Another area of interest is homologous chromosomes and their role in disease development. In addition to the X and Y sex chromosomes, each human cell harbors two copies of each chromosome—one from each parent—and two copies of each gene residing on these parental chromosomes. The two copies are homologous.

During normal development, some genes are expressed only if they come from a mother or a father, a phenomenon called parental imprinting. Parental imprinting is regulated, but when that regulation fails, it could enable the expression of a normally silent gene, leading to disease. One such disease is Prader-Willi syndrome, a condition marked by a wide range of behavioral problems such as obsessive compulsion and constant hunger.

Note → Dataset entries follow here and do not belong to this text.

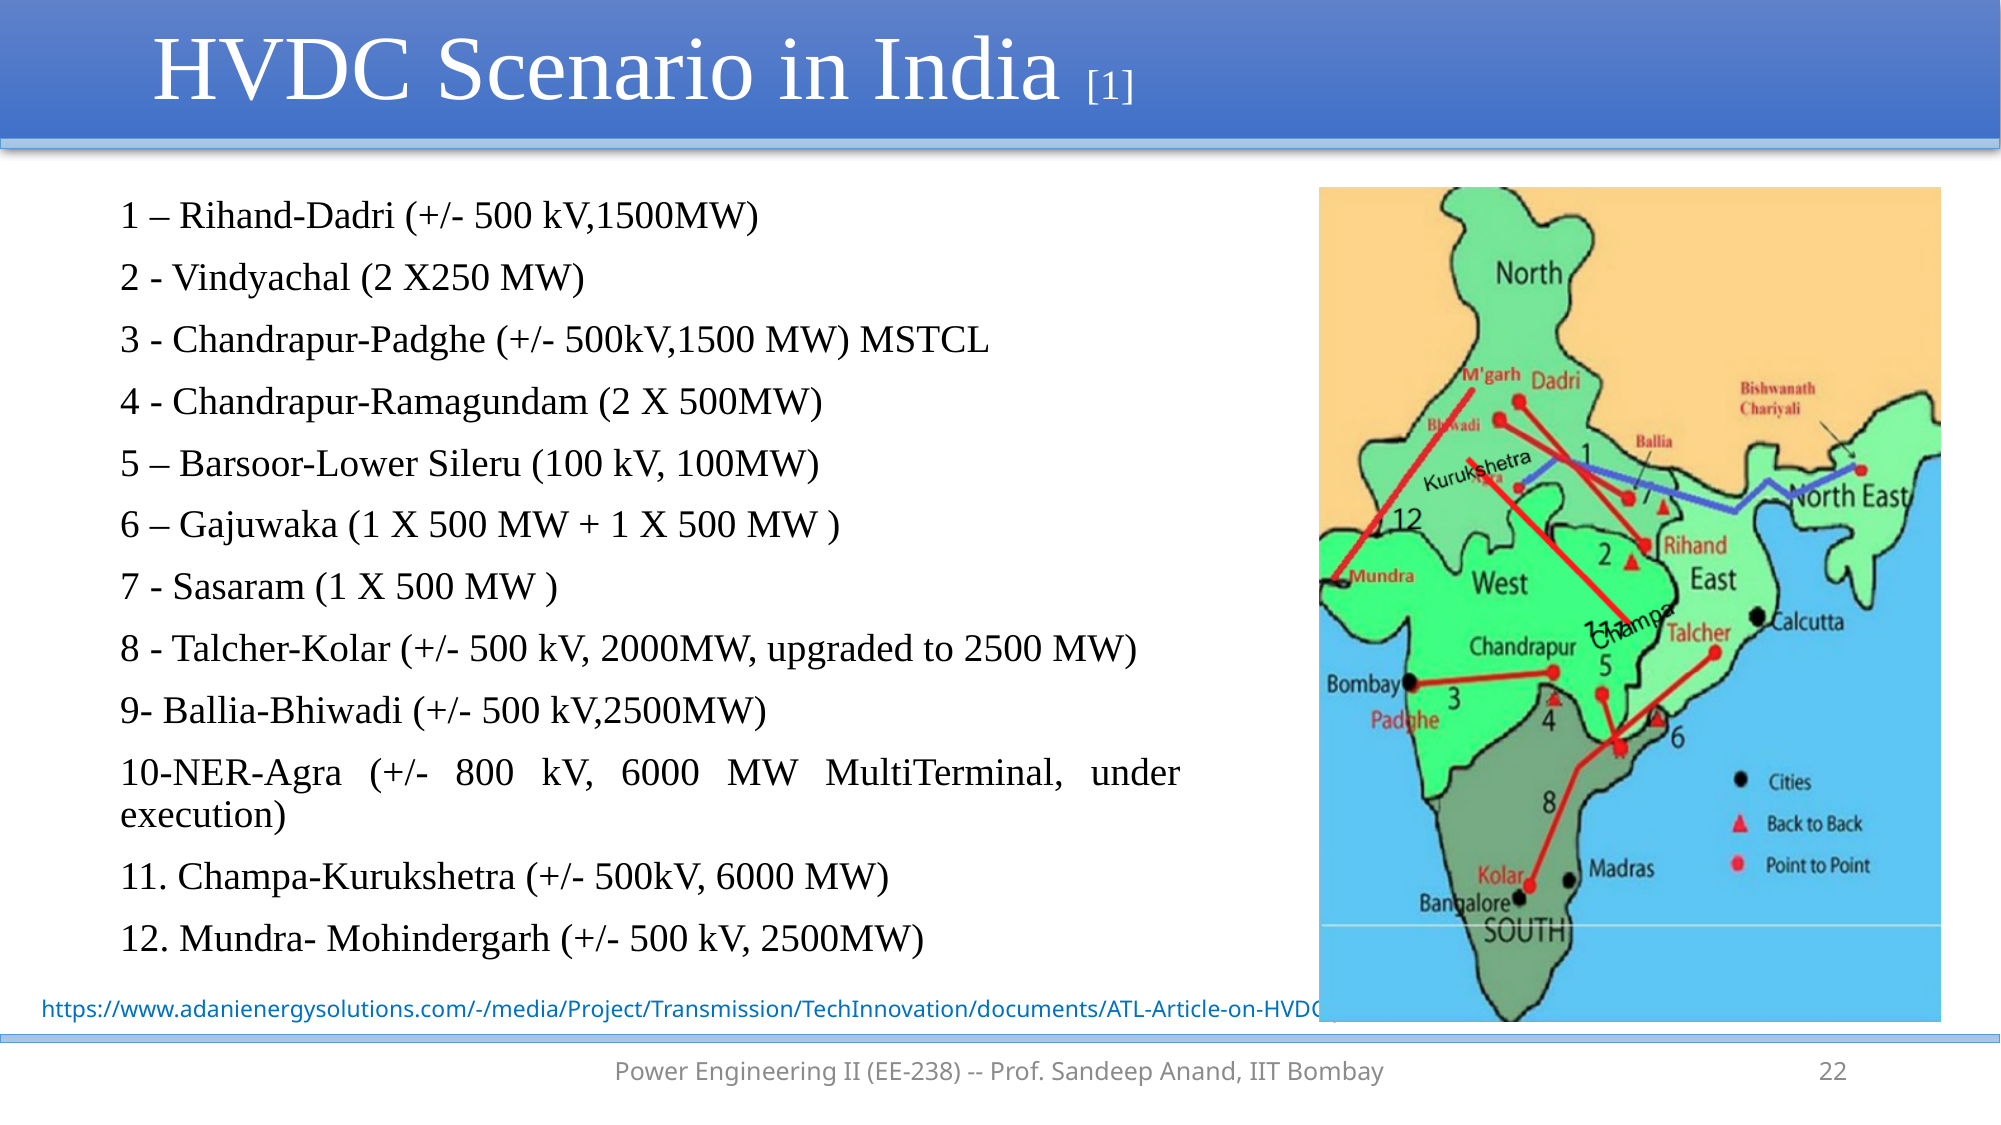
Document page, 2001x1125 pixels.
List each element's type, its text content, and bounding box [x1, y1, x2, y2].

list https://www.adanienergysolutions.com/-/media/Project/Transmission/TechInnovation/documents/ATL-Article-on-HVDC.pdf?la=en [26, 990, 1752, 1031]
picture [1319, 187, 1941, 1022]
list 1 – Rihand-Dadri (+/- 500 kV,1500MW) 2 - Vindyachal (2 X250 MW) 3 - Chandrapur-Padghe (+/- 500kV,1500 MW) MSTCL 4 - Chandrapur-Ramagundam (2 X 500MW) 5 – Barsoor-Lower Sileru (100 kV, 100MW) 6 – Gajuwaka (1 X 500 MW + 1 X 500 MW ) 7 - Sasaram (1 X 500 MW ) 8 - Talcher-Kolar (+/- 500 kV, 2000MW, upgraded to 2500 MW) 9- Ballia-Bhiwadi (+/- 500 kV,2500MW) 10-NER-Agra (+/- 800 kV, 6000 MW MultiTerminal, under execution) 11. Champa-Kurukshetra (+/- 500kV, 6000 MW) 12. Mundra- Mohindergarh (+/- 500 kV, 2500MW) [105, 187, 1198, 970]
slide_number 22 [1412, 1042, 1863, 1103]
title HVDC Scenario in India [1] [137, 0, 1863, 139]
footer Power Engineering II (EE-238) -- Prof. Sandeep Anand, IIT Bombay [587, 1042, 1412, 1103]
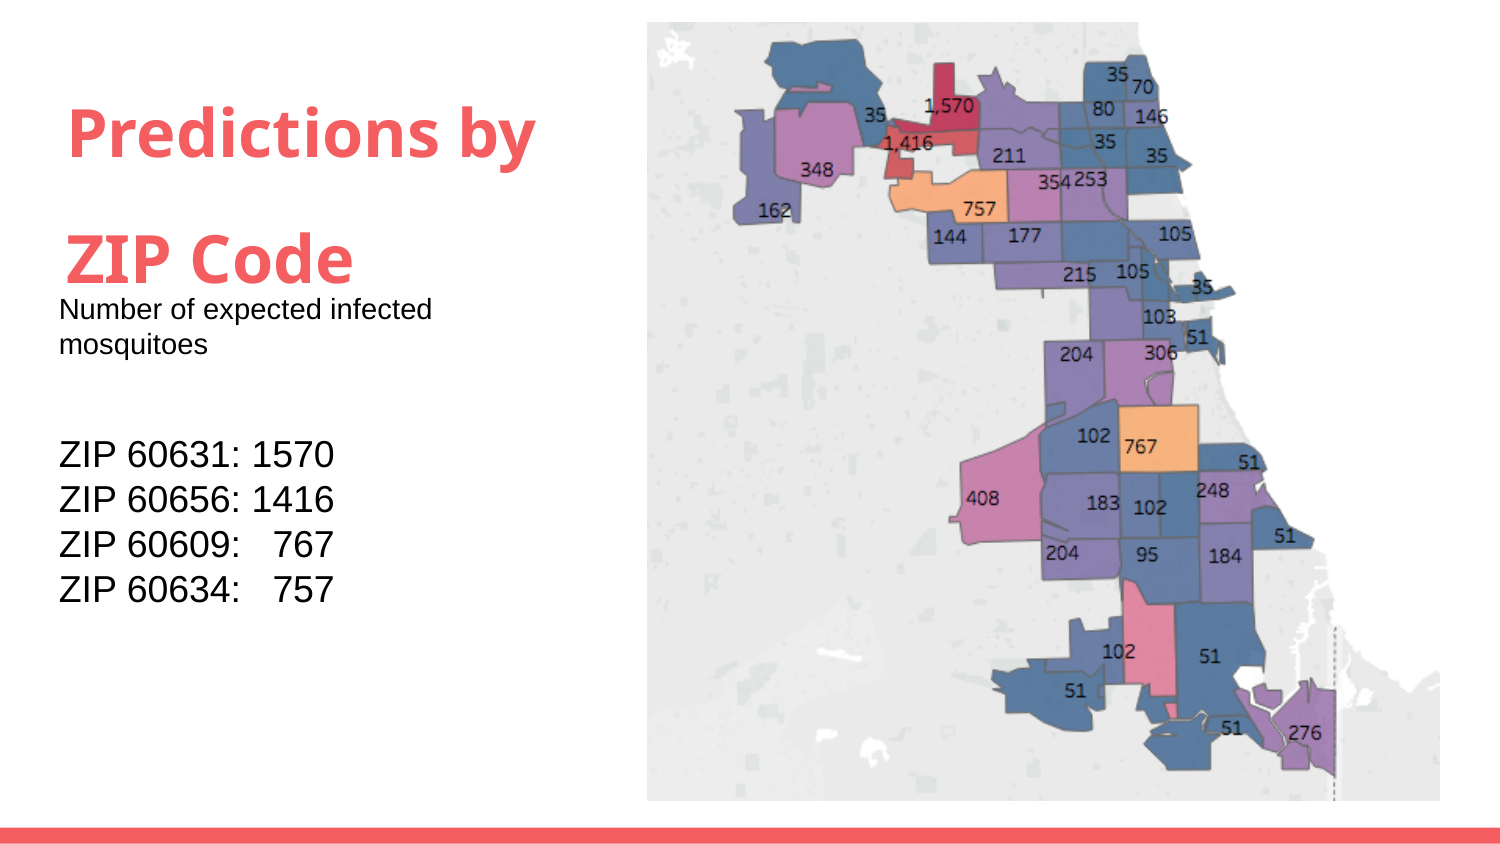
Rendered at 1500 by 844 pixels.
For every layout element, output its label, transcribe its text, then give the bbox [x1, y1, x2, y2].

text_box Number of expected infected mosquitoes ZIP 60631: 1570 ZIP 60656: 1416 ZIP 60609: 767 ZIP 60634: 757 [43, 275, 579, 659]
list Predictions by ZIP Code [51, 64, 641, 295]
picture [647, 21, 1440, 801]
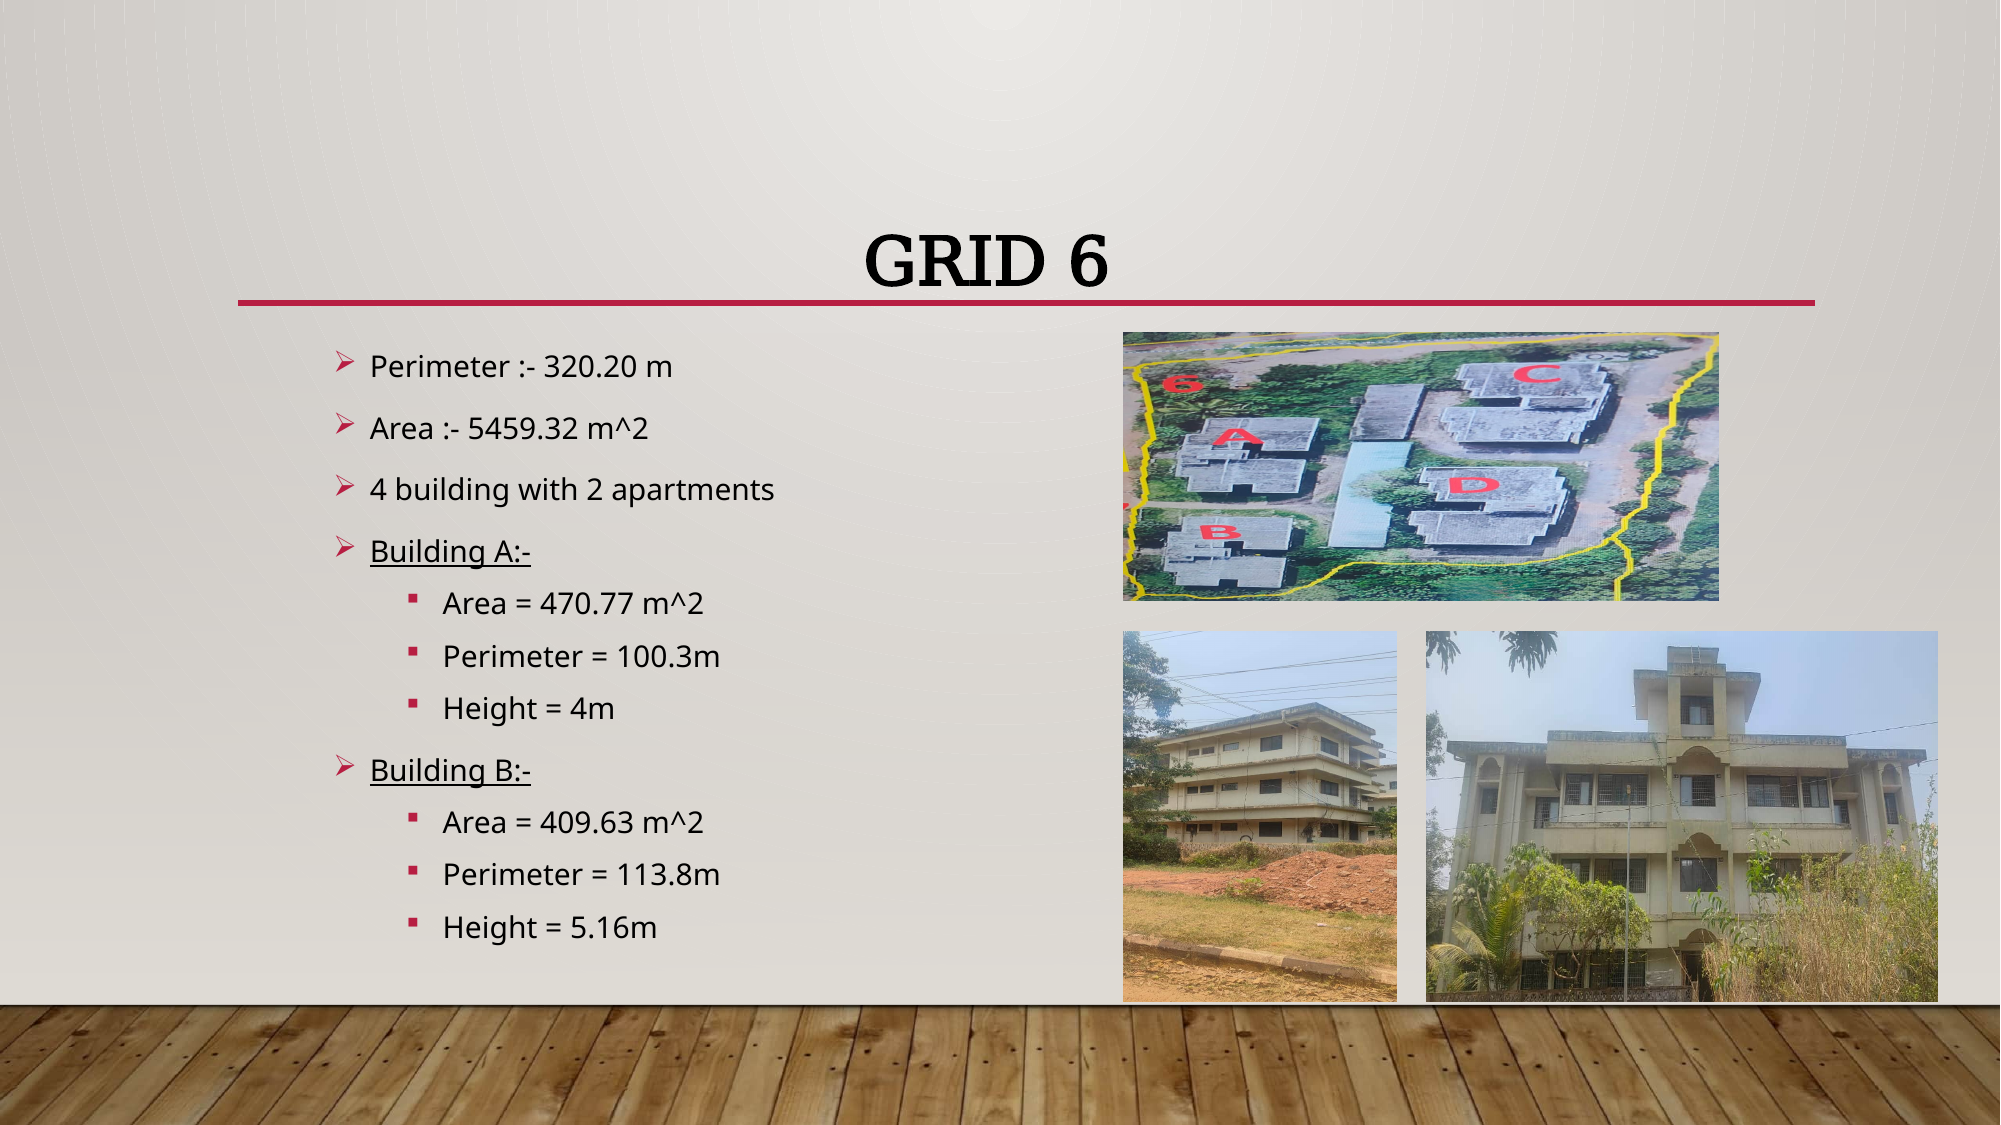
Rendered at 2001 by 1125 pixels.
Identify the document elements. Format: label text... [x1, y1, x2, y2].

list Perimeter :- 320.20 m Area :- 5459.32 m^2 4 building with 2 apartments Building A:- Area = 470.77 m^2 Perimeter = 100.3m Height = 4m Building B:- Area = 409.63 m^2 Perimeter = 113.8m Height = 5.16m [318, 332, 1035, 955]
picture [1122, 631, 1397, 1002]
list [1122, 332, 1719, 601]
title GRID 6 [848, 219, 1152, 318]
picture [0, 1005, 2000, 1125]
picture [1425, 631, 1938, 1002]
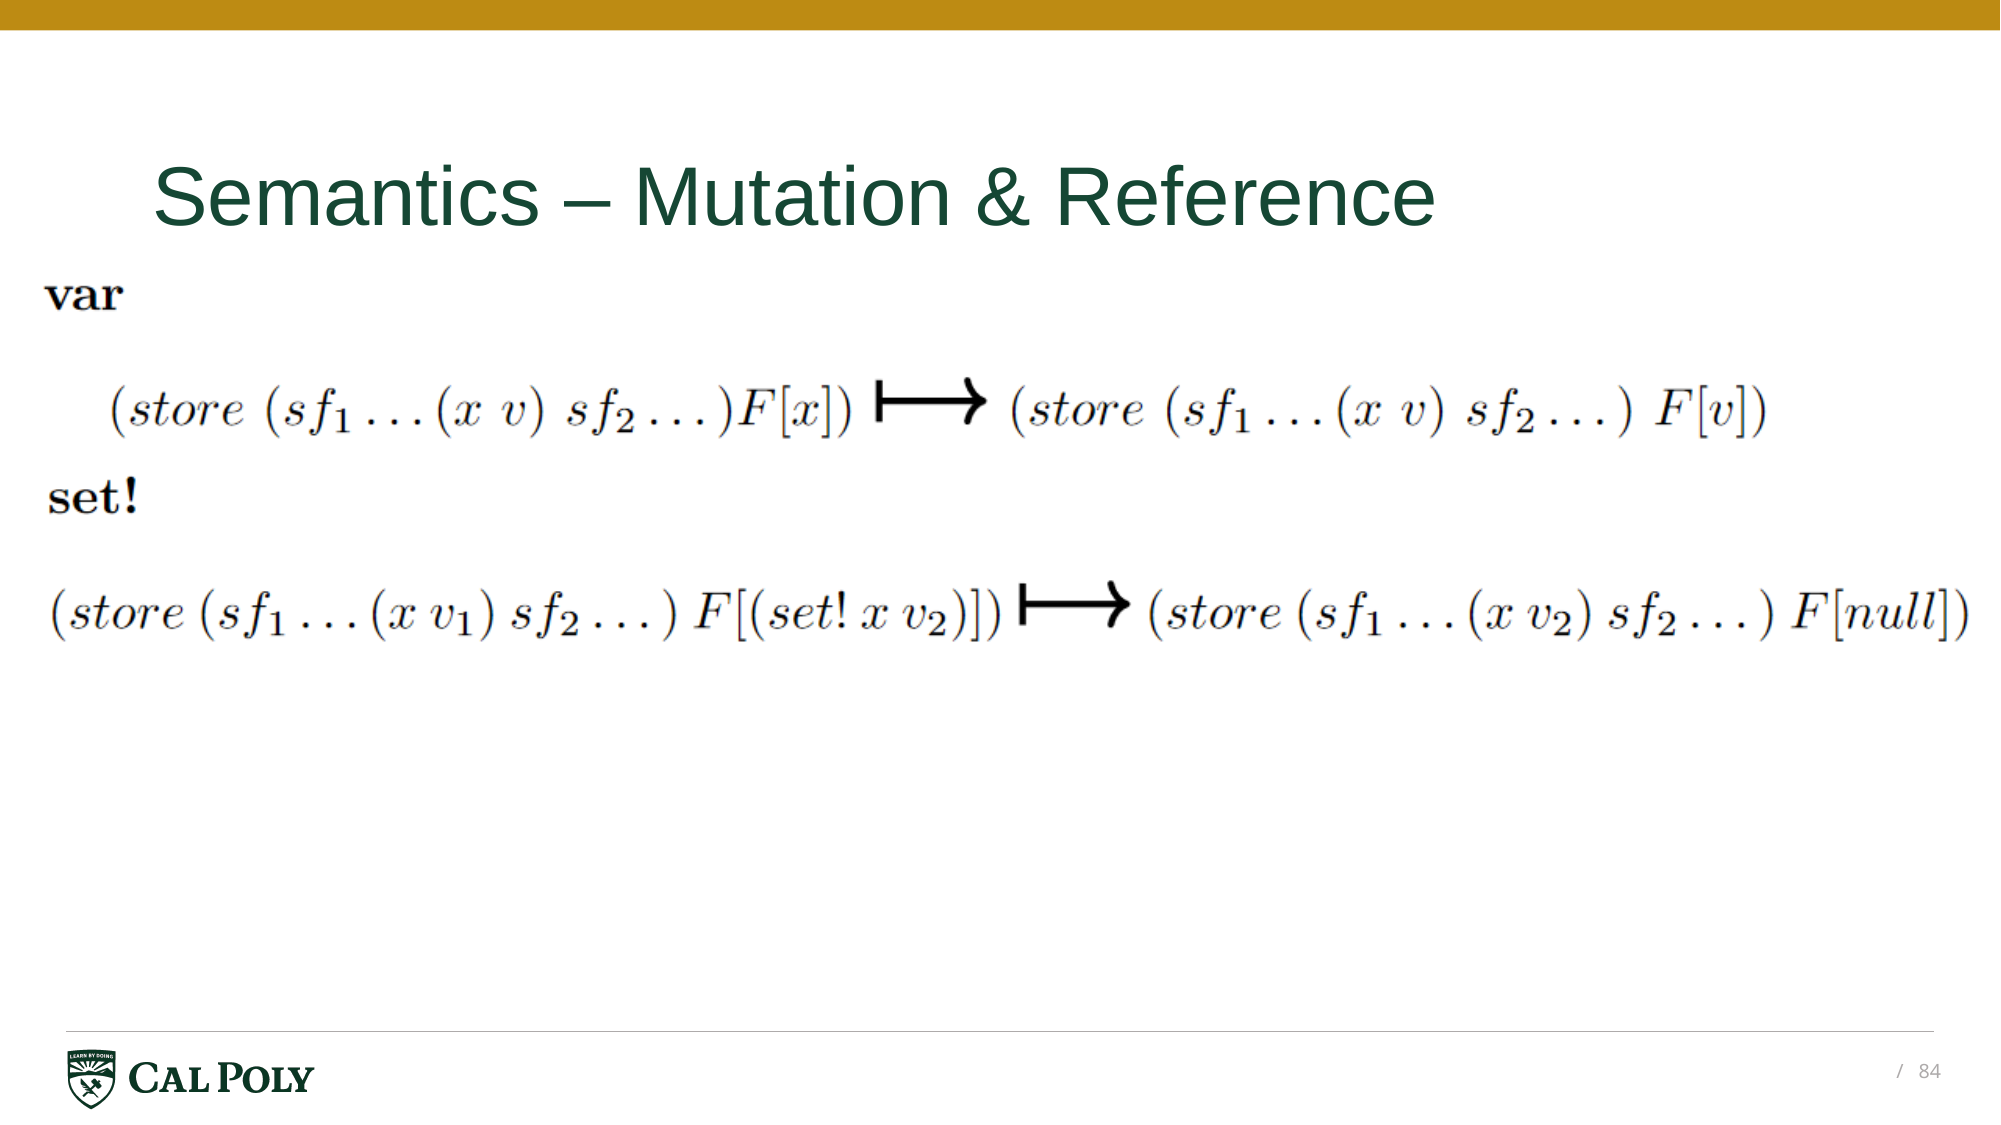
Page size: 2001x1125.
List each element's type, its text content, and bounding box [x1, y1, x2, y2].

title Semantics – Mutation & Reference [137, 147, 1888, 250]
slide_number / 84 [1866, 1041, 1956, 1102]
picture [30, 269, 2000, 660]
picture [43, 1025, 338, 1125]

The Wu lab is interested in exploring whether there is a structural basis for the differences between homologous genes. This line of investigation could eventually contribute to a treatment or cure for imprinting-related diseases.

To that end, researchers will analyze super-resolution images of the genome and then integrate the information coming from those images with “the tremendous amount of information we know from many other fields,” in a computational task Wu described as daunting. The nature of this task, she said, “is why we founded this consortium of four laboratories.”

Each of the research groups at the four institutions offers a unique and complementary area of expertise, ranging from genetics and genomics to chromosome mechanics, imaging at super-resolution, polymer-based, physics-based as well as restraint-based modeling, among others.

Over the past few years, the four laboratories have been developing super-resolution imaging technologies and computational methods, laying the foundation for the next phase of discovery. The ultimate goal is to visualize the entire human genome at super-resolution.

“We already know how to look at relatively small subsections of the genome in super-resolution,” Wu said. “The goal now is to innovate on top of our current foundation of technologies so that, soon, we will have a next generation of methods that will, finally, enable us to look at the entire human genome.”